Token Gestures Cash In On Primary Schools
January 12, 2009 by Joe Fogarty
As the 2009 school year gets underway marketers have lost no time in targeting Irish schools with commercial schemes. Designed to exploit the lack of funding available to schools and maximise sales at a typically lean time of year, these schemes are discriminatory, self-serving and pressurising. The Campaign for Commercial-Free Education condemns advertising promotions which seek to boost profits at the expense of school time and energy.

Irish Daily Mail Free Kits for Kids:
SuperValu Kids in Action:
Back for it’s 4th year, SuperValu’s “Kids in Action” voucher scheme offers a “FREE” basketball to schools who collect €1,570 worth of receipts, a “FREE” gymnastics bench in return for €32,840 worth of shopping and an outdoor hurling set “FREE” to those schools who spend €97,130 in SuperValu. Appeals will be made to parents, relatives and neighbours to direct their shopping as teachers and children take on the role of company salespeople enthusiastically collecting the €10 shopping receipts. A high-profile media campaign accompanies this promotion as SuperValu hope to once more receive €150 million worth of shopping receipts through primary schools and sports clubs. The CCFE have condemned “Kids in Action” as a marketing scam driven by profit and not philanthropy. An evaluation of the scheme can be found on this site by entering “Kids in Action” in the search field.

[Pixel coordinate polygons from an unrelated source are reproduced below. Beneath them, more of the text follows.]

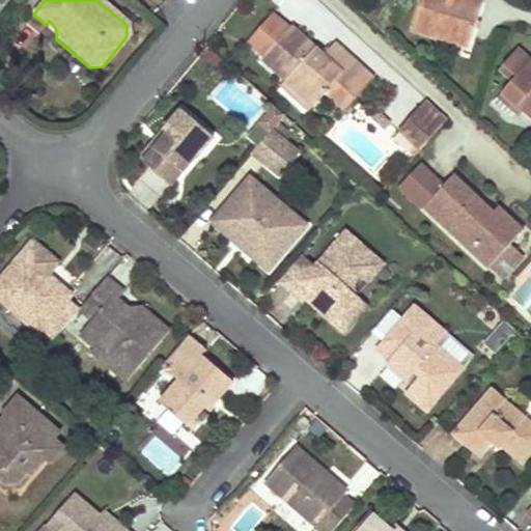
[(483,4),(470,0),(421,0),(412,31),(468,50),(483,4)]
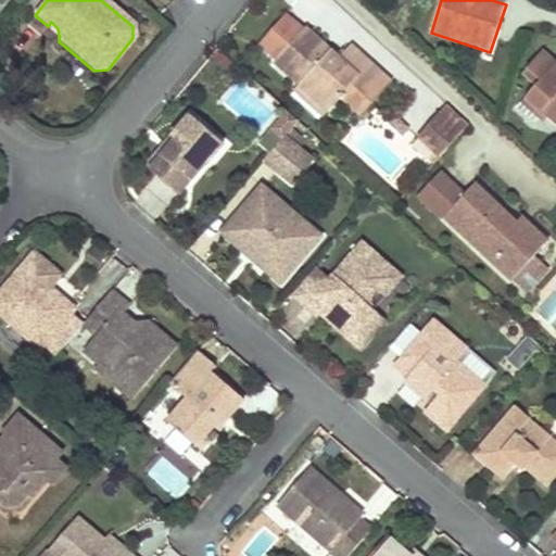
[(277,59),(302,32),(282,14),(257,41),(277,59)]
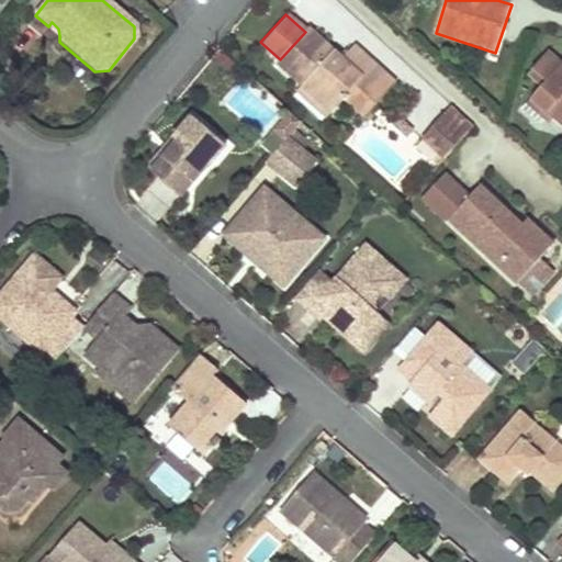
[(52,22),(48,26),(59,35),(58,29),(52,22)]
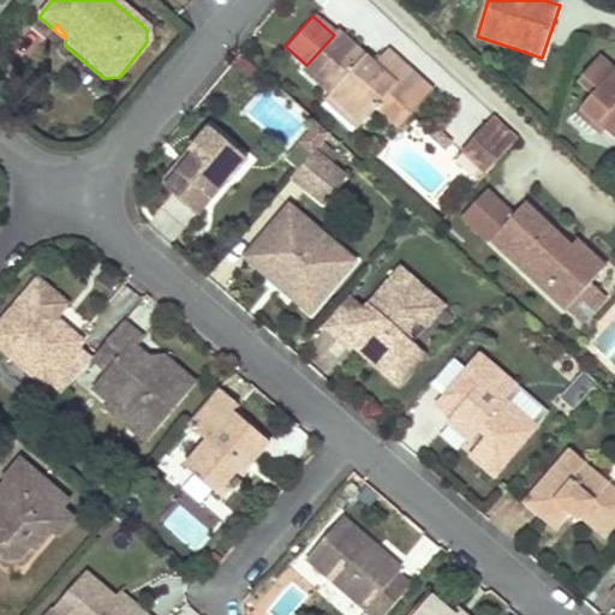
[(306,65),(305,67),(332,91),(364,121),(376,108),(395,126),(427,89),(419,83),(386,54),(375,66),(336,33),(334,35),(306,65)]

Irish Daily Mail Free Kits for Kids:
A newcomer to the Irish school “market”, this scheme was run last year in Scotland and offers sports kits in exchange for 400 tokens from the newspaper. Schools, who will have just 12 days to amass their tokens, are advised to “make sure that family and friends are collecting”. The Daily Mail are using an unsolicited mail shot and television advertisements to attract 200 school to participate, ensuring sales of 80,000 over the 12 days of the promotion.
And of course, as we all know, the more newspapers a media outlet can claim to have sold the more attractive it will seem as a place for companies to advertise with. (CCFE fails to see the educational value of this.)